J’ai compris que, ce que le jeune garçon de 17 ans ne comprenait pas dans ce vieux bureau poussiéreux, c’était qu’il devait regarder vers l’intérieur pour trouver les réponses qu’il cherchait.

Depuis, j’essaie de mettre en place des principes basés sur l’écoute de l’autre. C'est épatant de constater jusqu'à quel point les gens ont un vécu unique qui se laisse exister quand on prend la peine de leur offrir une écoute ouverte, empathique, compréhensive. Le filtre que l’on s’impose à force de vivre dans une société d’apparence s’érode lentement, faisant place à ce qui se trouve réellement à l’intérieur. À l’abri des jugements, dans un espace où toutes les facettes de la personnalité sont acceptables, la personne peut enfin s’exprimer avec sa vulnérabilité, avec ce qui a peu de chance d’être entendu normalement.

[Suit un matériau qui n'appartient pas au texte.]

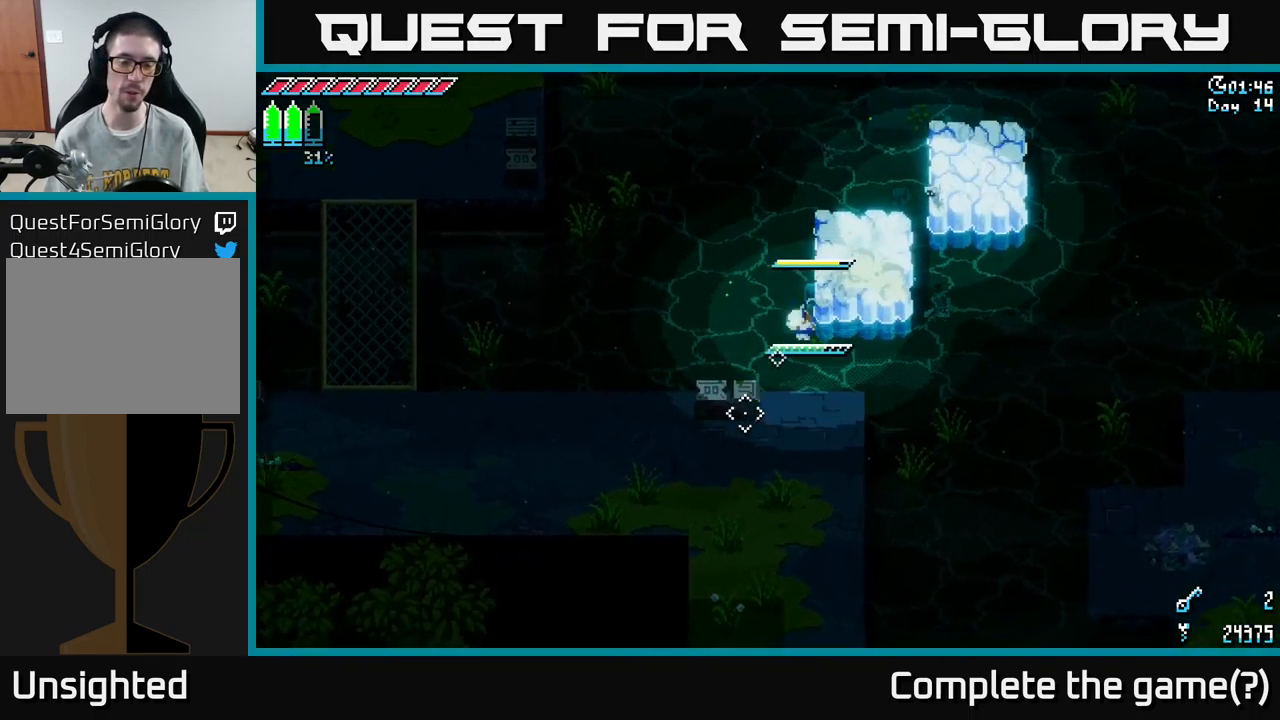
{"buttons": ["X"], "left_stick": "left", "right_stick": "center", "events": [[300, "left_stick", "left"]]}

Certain.e.s lecteur.rice.s seront peut-être surpris.e.s ou confus.e.s par le processus que je mets de l’avant, d’autres s’y reconnaitront. Ce n’est certainement pas la manière la plus facile de pratiquer notre belle profession. Ça demande d’abandonner la position sécuritaire d’expert qui conduit la séance et qui sait déjà ce qui est bon pour ses client.e.s. Ça demande aussi d’être prêt à tolérer l’inconfort, à se sentir mal outillé ou incompétent par moment. C’est accepter d’entrer dans un monde qu’on ne connait pas et y naviguer même si les règles nous échappent par moment. C’est un exercice conscient de prioriser la propre compréhension de notre client.e avant la nôtre.

À mon sens, cette façon de sortir des sentiers battus fait honneur aux changements que nous mettons en place ensemble depuis l’adoption de la loi 21. Les conseiller.ère.s d’orientation d’aujourd’hui aspirent à se distancer du modèle archaïque de la profession, celui du professionnel qui rencontre son client une fois, lui fait passer un « test » et le relie à une profession illico presto. Je crois sincèrement que nos client.e.s comme nos conseiller.ère.s d’orientation y gagnent au change.

Si ce n’était pas assez flagrant à travers les derniers paragraphes, je me réjouis du thème de la Semaine québécoise de l’orientation de cette année qui touche un sujet essentiel dans tout processus d’orientation et de réorientation de carrière. Construire et découvrir ce qui fait sens en soi, c’est trouver qui l’on est vraiment, à un moment précis dans sa vie. Pour plusieurs personnes qui se sentent piégées et figées face à leurs circonstances, c’est seulement en reconnectant avec cette base solide que les solutions pratiques et concrètes de la recherche et du maintien en emploi deviennent réalisables. C’est avec cette base solide qu’il devient possible de surmonter les émotions incapacitantes.

Cette également de cette façon que nous pouvons contribuer comme conseiller.ère.s d’orientation, tout comme les autres professionnel.le.s du domaine de l’intervention, pour lutter contre la hausse importante de la détérioration de la santé mentale dans notre belle province. J’espère qu’avec suffisamment de temps, nous arriverons collectivement à mieux faire connaitre la qualité de l’expertise des conseiller.ère.s d’orientation pour que nous puissions avoir la reconnaissance et les moyens nécessaires à l’amélioration de la qualité de vie de tous et toutes.

En espérant qu’en 2022, le prochain jeune garçon de 17 ans quitte son conseiller d’orientation avec moins d’idées prémâchées dans la tête et plus de sensibilité envers ce qui bouge à l’intérieur de lui-même.